The front façade alone should tell you you're in for something great.

The front façade alone should tell you you’re in for something great.

There are so many cliché ways to be a tourist in Boston, primary among them the Freedom Trail. I recommend getting out of Boston proper and seeing Cambridge, with its many storied university campuses. But even then, most approaches to Cambridge are clichéd.

I’ve got just the fix for that: the Harvard University Art Museums.

Located immediately to the east of Harvard Yard at the intersection of Quincy and Broadway, the Museum gets largely overlooked by folks eager to see the more typical features of Ivy League campuses. Little do they know the art treasures they are strolling past.

Monet, Renoir and all the great impressionists are heavily represented in the Wertheim Collection.

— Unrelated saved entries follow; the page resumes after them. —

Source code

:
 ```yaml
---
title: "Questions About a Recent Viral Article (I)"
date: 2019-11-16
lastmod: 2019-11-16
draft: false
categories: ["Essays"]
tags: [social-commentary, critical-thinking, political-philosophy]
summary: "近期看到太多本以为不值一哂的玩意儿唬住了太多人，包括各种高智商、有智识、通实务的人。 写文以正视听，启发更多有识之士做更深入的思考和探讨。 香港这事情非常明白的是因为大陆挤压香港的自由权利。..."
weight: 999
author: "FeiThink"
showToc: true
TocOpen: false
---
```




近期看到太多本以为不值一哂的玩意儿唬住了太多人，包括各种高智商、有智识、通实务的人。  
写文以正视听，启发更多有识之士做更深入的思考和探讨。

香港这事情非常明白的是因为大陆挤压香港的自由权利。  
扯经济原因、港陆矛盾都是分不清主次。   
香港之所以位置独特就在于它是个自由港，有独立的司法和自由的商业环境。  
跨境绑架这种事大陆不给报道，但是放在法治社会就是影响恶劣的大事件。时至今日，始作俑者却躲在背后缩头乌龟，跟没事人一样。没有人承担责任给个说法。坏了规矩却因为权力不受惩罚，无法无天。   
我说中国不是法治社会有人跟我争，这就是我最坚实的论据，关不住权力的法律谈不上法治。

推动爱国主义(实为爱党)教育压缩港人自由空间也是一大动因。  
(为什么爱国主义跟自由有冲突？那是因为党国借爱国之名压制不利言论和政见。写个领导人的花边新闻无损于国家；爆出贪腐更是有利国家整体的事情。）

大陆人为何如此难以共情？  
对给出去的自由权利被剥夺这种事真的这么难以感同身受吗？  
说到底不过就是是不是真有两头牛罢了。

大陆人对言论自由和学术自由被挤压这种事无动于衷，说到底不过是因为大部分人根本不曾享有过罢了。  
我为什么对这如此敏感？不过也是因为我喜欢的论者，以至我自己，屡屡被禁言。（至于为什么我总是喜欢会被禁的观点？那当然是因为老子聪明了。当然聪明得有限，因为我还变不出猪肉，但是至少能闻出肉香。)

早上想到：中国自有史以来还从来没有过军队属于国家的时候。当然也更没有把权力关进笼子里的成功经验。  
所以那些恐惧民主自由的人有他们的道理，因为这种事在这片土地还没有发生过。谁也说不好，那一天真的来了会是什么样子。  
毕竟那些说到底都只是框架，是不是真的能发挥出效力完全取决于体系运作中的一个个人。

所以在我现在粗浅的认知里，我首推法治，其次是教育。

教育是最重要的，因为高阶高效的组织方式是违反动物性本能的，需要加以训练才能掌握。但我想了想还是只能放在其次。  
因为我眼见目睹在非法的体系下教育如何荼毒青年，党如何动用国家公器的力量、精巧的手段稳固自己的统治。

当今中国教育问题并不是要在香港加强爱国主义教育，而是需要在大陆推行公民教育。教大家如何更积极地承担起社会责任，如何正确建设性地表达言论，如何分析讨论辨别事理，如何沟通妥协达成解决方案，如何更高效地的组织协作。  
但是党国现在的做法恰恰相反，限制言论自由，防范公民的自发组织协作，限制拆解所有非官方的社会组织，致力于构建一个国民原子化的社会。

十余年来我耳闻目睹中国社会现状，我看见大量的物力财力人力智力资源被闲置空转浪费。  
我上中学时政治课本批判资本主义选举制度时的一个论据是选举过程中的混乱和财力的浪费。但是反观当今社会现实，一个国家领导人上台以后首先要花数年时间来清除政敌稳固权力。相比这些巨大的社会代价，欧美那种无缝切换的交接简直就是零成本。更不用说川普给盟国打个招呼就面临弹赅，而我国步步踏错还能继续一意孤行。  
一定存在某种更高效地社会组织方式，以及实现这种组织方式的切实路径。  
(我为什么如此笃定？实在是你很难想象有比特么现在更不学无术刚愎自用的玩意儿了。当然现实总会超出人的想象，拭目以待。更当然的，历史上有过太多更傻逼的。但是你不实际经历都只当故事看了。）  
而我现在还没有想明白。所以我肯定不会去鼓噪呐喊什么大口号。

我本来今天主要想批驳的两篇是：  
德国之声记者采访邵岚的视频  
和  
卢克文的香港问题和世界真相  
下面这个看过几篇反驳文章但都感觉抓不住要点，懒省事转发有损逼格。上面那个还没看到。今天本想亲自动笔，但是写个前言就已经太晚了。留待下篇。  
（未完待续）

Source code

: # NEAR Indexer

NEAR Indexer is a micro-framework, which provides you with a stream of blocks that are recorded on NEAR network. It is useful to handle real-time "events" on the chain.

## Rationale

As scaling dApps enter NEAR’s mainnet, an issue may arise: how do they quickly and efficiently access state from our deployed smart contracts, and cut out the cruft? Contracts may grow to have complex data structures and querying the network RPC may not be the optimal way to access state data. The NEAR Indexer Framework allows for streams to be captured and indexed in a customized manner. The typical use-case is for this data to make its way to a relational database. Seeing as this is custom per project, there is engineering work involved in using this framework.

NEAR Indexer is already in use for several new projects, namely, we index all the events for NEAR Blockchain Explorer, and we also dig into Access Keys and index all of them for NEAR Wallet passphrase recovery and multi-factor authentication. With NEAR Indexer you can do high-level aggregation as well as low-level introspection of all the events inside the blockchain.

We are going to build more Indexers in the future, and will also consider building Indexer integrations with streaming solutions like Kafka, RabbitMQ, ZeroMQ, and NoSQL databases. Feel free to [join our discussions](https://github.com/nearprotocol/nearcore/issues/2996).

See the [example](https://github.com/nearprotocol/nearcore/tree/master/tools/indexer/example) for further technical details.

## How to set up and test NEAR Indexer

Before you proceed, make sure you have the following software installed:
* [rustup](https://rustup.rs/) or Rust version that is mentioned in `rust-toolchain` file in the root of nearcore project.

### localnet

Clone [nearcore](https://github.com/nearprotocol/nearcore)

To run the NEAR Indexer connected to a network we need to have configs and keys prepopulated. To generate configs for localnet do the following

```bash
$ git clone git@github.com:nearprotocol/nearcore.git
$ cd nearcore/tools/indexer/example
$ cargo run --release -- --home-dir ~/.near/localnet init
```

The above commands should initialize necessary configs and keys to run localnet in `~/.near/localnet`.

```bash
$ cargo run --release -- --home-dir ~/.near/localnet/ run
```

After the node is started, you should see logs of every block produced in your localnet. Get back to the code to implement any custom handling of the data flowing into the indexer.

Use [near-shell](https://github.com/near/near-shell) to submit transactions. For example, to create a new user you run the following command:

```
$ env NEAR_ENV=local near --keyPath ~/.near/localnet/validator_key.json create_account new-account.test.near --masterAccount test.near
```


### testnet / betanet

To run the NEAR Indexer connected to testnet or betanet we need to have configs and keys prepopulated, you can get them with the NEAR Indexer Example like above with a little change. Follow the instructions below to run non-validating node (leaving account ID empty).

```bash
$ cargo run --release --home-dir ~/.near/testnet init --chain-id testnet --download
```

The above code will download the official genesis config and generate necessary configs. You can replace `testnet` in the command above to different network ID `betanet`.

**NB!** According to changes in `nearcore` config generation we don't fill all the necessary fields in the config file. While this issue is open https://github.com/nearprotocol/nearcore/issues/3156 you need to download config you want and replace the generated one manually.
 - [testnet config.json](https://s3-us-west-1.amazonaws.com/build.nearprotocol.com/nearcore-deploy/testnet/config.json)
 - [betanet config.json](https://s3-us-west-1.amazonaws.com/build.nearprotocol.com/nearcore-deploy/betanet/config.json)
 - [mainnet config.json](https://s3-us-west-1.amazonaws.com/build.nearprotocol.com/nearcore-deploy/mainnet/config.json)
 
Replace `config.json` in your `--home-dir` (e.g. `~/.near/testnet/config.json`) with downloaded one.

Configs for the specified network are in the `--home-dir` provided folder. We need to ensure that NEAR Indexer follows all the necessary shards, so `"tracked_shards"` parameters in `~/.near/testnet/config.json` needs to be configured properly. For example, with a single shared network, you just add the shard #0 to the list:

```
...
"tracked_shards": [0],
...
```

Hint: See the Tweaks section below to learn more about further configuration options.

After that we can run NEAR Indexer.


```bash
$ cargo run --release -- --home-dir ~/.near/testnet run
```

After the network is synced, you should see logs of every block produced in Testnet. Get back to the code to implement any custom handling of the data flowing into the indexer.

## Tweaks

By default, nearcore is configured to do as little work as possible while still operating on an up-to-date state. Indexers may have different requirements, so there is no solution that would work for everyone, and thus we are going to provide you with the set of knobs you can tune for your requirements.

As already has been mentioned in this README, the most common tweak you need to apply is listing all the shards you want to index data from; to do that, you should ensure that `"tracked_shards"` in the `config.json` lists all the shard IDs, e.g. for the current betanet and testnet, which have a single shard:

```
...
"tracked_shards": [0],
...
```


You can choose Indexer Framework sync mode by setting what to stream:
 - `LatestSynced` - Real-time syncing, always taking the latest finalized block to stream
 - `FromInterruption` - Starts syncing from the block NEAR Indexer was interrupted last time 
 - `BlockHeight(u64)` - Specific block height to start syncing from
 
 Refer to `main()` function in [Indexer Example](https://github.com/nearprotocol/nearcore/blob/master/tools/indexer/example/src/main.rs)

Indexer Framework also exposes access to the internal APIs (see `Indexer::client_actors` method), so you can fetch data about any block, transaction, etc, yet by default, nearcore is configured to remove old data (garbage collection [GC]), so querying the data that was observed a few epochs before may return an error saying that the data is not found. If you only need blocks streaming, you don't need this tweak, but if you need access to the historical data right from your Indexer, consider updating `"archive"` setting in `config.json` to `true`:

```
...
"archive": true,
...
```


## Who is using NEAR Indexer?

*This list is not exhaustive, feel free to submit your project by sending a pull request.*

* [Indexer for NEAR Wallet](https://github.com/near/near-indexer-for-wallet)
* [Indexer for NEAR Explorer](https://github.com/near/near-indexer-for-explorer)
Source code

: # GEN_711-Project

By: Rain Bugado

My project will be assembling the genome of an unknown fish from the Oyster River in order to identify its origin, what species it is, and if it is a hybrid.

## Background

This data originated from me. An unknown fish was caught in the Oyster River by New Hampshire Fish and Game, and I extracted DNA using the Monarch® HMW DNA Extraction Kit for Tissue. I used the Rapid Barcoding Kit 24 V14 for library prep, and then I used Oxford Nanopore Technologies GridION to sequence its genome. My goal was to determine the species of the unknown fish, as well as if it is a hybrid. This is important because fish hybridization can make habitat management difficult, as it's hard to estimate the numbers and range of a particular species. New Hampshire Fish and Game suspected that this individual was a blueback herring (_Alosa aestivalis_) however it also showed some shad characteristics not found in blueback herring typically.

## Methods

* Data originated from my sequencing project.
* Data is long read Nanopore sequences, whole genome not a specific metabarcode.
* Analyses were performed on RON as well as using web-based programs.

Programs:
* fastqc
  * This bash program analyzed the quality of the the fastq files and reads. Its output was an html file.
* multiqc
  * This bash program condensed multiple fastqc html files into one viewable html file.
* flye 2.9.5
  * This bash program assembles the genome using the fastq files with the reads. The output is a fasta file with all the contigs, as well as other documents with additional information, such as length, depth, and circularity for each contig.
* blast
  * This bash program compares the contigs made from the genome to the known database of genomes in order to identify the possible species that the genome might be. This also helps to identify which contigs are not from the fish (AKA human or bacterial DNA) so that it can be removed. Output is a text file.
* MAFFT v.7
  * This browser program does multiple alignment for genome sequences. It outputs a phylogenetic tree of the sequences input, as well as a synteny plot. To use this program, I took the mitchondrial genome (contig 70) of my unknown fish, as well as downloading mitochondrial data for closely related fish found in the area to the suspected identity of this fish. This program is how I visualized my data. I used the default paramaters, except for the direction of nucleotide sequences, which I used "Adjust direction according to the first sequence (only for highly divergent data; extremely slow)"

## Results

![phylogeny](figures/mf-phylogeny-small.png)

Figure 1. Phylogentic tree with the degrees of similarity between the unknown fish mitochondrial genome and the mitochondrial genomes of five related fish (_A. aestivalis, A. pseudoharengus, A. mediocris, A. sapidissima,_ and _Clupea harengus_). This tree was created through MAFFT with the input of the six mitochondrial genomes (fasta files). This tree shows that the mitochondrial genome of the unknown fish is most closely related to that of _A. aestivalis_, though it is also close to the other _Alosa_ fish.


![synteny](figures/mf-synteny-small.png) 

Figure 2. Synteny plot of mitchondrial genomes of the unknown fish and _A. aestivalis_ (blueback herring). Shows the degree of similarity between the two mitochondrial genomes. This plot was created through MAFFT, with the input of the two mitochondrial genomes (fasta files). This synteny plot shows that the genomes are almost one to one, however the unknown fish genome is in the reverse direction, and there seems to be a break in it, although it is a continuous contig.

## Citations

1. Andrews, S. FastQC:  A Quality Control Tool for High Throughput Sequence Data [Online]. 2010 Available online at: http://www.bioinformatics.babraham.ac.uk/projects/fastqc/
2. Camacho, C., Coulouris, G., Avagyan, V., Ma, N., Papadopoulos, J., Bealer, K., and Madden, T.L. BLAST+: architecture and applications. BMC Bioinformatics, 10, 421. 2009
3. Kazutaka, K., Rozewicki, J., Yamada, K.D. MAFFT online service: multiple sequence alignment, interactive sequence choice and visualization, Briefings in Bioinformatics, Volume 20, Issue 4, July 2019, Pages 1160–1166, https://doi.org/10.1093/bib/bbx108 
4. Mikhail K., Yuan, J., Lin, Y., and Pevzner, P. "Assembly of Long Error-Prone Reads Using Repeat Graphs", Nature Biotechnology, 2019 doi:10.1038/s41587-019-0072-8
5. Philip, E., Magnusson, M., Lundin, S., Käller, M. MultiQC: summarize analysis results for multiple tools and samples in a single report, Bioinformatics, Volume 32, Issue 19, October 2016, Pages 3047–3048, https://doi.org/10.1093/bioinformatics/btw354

Monet, Renoir and all the great impressionists are heavily represented in the Wertheim Collection.

If you are a fan of 19th Century European painters, the Wertheim Collection will keep you intrigued for hours. All the impressionists are represented in quantity. In addition to Van Gogh.

How can these paintings possibly be 2000 years old?

How can these paintings possibly be 2000 years old?

There’s also an impressive ancient Egyptian collection, with some intriguing portraits painted during the early Christian era. These look so incredibly vivid for being 2000 years old. You need to see them personally to appreciate it.

Museum courtyard and café.

Museum courtyard and café.

The museum courtyard features a nice little cafe, which serves food of mediocre quality, but in a setting very conducive to chatting with a friend about pieces you’ve just enjoyed. I took great pleasure in surveying my fellow café goers and feeling quite confident that I was likely the only non-local there.

George Washington by Charles Willson Peale

George Washington by Charles Willson Peale

My favorite piece is one of the George Washington portraits of Charles Willson Peale. Students of American art history will recognize his name as arguably the first great American painter.